“Unacceptable” to use police cells for holding vulnerable people, says peer
11:24 15 October 2012
The man in charge of an investigation into how the Metropolitan Police deals with mental health incidents has said using cells as holding facilities is “unacceptable”.
Lord Victor Adebowale, chief executive of the social enterprise Turning Point, is leading the independent commission into mental health and policing at the Met.
The review is carrying out an examination of cases from over the last five years where someone with a mental health condition has either died or been seriously injured following contact with police.
It was announced following an inquest ruling this summer that the police had used “unsuitable force” to restrain Sean Riggs, a mentally ill musician from south London who later died in a police cell.
Lord Adebowale told The Independent newspaper: “The cells being used as places of safety is unacceptable. The police are perceived to be in a difficult position but frankly that’s not my concern.
“My job is to ensure that the police response is improved.”

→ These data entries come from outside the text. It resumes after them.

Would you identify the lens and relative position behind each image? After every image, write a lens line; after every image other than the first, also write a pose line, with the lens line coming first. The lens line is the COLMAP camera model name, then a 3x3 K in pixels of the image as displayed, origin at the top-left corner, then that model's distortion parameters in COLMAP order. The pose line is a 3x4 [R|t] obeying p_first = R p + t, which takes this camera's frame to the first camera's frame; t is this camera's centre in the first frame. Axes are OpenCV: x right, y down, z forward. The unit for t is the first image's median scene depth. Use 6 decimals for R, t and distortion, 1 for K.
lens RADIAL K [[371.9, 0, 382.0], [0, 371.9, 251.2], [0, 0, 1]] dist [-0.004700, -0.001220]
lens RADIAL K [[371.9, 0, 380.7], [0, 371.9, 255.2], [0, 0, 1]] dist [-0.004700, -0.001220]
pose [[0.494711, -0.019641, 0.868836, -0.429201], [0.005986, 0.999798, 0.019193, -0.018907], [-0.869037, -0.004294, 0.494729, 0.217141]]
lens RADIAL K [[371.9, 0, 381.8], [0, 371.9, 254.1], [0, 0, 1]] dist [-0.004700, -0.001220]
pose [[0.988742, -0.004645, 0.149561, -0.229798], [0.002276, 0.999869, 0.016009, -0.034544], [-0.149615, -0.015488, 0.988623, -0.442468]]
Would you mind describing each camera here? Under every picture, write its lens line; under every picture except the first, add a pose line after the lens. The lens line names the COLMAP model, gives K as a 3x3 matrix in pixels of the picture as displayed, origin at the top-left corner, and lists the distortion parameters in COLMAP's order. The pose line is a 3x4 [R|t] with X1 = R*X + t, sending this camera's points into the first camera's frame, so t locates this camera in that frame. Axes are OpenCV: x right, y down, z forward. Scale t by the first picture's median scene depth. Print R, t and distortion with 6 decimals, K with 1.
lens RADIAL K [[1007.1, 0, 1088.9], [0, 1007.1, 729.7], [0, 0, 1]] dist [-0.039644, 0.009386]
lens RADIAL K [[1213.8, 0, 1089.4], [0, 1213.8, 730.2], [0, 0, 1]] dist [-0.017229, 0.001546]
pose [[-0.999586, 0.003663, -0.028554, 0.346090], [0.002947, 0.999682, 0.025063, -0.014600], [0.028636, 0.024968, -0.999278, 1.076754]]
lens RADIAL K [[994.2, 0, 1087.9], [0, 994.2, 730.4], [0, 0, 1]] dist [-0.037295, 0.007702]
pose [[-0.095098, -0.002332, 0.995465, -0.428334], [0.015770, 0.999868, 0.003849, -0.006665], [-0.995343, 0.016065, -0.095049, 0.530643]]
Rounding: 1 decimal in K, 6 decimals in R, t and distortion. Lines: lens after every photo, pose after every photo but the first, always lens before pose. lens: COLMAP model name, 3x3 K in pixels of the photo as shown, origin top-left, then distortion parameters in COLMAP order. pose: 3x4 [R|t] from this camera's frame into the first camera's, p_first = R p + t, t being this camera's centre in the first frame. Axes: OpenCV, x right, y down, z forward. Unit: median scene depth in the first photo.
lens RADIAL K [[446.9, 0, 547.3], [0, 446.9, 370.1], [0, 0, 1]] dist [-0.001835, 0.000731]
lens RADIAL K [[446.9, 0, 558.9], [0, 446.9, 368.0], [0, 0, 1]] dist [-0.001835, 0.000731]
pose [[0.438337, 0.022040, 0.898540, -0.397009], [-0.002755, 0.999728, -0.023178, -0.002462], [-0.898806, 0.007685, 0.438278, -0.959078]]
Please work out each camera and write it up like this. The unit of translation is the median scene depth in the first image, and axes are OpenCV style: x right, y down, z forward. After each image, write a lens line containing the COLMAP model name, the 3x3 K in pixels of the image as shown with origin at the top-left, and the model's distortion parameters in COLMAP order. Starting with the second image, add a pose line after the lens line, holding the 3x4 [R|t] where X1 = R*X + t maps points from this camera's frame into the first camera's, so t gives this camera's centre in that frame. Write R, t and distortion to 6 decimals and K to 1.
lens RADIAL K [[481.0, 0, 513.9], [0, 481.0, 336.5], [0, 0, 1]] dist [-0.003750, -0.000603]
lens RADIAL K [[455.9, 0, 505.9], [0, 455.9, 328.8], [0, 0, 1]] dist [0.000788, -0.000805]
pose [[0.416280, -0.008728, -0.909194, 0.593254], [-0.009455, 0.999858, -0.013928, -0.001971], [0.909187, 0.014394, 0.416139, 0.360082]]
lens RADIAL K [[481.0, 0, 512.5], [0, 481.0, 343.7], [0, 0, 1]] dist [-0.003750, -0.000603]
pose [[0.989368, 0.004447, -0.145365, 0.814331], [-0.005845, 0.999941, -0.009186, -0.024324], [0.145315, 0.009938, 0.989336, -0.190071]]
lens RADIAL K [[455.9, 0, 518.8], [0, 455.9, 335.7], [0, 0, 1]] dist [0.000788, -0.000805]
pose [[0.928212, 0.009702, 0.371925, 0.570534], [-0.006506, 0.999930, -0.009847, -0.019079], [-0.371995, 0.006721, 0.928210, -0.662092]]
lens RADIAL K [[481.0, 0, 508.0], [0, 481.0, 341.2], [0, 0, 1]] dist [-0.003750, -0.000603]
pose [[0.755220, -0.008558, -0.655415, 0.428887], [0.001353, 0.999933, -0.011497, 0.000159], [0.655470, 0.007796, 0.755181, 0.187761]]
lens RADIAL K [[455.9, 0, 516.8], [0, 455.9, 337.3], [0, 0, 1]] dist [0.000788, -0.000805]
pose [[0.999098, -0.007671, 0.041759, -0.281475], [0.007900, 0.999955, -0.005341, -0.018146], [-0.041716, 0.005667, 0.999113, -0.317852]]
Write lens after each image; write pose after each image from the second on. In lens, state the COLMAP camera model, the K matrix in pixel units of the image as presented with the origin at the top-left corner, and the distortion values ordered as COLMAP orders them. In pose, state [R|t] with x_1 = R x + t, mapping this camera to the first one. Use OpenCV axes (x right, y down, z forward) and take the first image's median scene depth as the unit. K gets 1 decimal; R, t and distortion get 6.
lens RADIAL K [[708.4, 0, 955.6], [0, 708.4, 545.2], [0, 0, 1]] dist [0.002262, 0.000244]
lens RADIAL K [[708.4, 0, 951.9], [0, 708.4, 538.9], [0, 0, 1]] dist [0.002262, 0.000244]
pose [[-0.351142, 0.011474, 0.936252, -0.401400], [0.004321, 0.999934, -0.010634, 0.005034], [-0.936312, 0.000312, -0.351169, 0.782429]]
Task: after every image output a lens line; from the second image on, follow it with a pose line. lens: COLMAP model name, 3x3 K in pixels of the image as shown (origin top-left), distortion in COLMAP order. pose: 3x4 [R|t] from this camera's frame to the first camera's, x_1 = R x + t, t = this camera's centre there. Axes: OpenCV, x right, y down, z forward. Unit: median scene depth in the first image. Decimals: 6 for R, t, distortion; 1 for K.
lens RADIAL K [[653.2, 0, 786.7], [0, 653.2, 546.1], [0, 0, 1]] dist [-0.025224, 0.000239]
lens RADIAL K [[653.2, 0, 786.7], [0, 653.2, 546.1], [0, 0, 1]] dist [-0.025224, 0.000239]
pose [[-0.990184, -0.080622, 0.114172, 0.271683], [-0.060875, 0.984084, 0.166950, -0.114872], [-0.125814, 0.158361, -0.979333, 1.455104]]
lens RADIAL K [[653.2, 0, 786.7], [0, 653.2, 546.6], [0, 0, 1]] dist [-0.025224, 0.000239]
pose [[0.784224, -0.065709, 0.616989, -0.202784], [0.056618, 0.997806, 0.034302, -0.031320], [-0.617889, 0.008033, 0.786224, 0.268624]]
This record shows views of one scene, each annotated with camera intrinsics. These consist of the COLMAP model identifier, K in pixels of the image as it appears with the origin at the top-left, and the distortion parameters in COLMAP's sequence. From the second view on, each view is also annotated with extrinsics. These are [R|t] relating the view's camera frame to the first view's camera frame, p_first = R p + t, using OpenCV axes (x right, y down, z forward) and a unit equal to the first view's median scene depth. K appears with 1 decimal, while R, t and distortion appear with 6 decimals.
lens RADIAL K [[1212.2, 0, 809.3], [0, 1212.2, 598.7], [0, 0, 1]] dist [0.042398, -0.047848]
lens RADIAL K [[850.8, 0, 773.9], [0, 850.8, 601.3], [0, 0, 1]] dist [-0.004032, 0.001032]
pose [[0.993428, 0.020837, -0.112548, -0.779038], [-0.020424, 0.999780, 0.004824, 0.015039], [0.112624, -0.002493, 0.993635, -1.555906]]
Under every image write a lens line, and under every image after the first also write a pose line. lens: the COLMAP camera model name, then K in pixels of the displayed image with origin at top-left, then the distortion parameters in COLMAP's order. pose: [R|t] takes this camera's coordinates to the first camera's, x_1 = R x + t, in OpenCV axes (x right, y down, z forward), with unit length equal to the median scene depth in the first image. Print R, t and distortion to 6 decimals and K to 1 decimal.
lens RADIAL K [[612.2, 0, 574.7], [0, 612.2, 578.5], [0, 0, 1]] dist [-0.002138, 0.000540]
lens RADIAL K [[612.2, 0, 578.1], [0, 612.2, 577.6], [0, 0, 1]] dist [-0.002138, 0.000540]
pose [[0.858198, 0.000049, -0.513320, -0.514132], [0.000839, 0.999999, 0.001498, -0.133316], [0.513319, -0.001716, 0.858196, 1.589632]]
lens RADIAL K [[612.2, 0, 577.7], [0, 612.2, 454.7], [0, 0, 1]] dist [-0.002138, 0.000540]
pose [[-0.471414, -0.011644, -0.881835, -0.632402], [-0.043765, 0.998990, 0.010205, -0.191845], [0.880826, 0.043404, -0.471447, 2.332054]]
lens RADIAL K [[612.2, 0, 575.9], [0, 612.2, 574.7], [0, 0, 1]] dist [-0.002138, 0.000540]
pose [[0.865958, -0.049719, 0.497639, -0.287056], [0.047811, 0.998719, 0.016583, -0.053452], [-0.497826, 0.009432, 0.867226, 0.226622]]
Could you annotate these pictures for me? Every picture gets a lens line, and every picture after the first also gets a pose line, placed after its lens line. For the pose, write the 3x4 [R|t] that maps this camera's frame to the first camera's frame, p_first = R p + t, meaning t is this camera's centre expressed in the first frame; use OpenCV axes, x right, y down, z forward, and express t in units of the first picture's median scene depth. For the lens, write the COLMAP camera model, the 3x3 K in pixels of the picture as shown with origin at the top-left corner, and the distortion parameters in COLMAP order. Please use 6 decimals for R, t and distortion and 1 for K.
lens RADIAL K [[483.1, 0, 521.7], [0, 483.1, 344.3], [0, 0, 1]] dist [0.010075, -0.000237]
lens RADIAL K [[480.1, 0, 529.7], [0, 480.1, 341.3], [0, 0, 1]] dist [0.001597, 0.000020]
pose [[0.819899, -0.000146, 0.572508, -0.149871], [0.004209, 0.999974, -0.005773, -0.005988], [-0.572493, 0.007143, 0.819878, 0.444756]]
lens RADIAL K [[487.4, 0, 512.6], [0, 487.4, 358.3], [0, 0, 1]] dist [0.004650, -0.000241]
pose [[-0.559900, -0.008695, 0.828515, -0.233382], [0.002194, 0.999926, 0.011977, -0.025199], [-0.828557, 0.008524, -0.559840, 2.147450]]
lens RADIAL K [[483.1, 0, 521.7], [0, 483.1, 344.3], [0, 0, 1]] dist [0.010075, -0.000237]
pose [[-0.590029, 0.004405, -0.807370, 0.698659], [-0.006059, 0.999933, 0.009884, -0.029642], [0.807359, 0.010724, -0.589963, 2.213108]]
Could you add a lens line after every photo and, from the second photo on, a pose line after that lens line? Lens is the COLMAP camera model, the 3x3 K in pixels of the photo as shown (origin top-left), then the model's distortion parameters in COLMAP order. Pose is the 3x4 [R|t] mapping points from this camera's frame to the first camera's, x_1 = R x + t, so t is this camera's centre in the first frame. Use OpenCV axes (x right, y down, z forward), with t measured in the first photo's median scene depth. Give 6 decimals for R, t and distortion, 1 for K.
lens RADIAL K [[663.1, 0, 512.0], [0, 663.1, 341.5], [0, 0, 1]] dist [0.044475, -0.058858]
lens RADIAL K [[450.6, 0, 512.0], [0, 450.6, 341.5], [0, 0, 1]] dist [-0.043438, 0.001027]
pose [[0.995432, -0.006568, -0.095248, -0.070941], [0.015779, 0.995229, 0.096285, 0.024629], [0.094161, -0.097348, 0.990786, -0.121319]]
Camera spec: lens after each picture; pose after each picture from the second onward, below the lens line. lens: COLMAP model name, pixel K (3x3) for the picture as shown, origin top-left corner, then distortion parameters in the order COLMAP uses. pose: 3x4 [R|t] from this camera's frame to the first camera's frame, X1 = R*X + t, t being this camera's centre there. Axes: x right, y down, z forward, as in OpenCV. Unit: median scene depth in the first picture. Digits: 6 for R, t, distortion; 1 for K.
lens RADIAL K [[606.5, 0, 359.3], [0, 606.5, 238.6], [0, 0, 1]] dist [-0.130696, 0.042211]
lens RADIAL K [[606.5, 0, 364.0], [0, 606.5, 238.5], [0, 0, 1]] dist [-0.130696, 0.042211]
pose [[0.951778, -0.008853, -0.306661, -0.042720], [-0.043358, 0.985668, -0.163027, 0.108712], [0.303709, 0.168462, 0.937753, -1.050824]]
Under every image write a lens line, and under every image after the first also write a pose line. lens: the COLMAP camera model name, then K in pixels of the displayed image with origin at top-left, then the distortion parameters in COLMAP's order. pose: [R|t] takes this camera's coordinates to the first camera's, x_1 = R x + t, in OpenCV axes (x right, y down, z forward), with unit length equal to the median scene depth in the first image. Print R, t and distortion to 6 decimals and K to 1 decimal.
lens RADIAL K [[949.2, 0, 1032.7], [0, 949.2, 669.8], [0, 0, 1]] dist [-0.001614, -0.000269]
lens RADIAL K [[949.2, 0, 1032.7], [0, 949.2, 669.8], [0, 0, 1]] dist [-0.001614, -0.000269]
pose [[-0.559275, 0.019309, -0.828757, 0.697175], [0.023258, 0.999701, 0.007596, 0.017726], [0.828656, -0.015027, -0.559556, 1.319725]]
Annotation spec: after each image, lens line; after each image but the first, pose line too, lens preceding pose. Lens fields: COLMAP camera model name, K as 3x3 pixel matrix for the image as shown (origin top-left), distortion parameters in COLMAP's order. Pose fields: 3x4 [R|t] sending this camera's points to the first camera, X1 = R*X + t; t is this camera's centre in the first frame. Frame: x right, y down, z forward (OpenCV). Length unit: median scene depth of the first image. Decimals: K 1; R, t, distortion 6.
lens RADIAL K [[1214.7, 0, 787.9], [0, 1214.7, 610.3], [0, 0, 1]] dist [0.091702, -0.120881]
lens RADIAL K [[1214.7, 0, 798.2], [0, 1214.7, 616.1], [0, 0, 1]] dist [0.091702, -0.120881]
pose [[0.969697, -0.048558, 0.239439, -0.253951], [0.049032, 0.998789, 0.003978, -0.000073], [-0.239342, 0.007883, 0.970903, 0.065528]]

He continued: “I haven’t approached this with deep sympathy for the police, of any other emergency service for that matter. I have approached this as a taxpayer who expects when they dial 999 to get an excellent response.”
Also on the panel are a number of independent experts and the Association of Chief Police Offcers (ACPO) lead for mental health.
The commission is expected to present its findings to the Met in February 2013. Its report will be made public.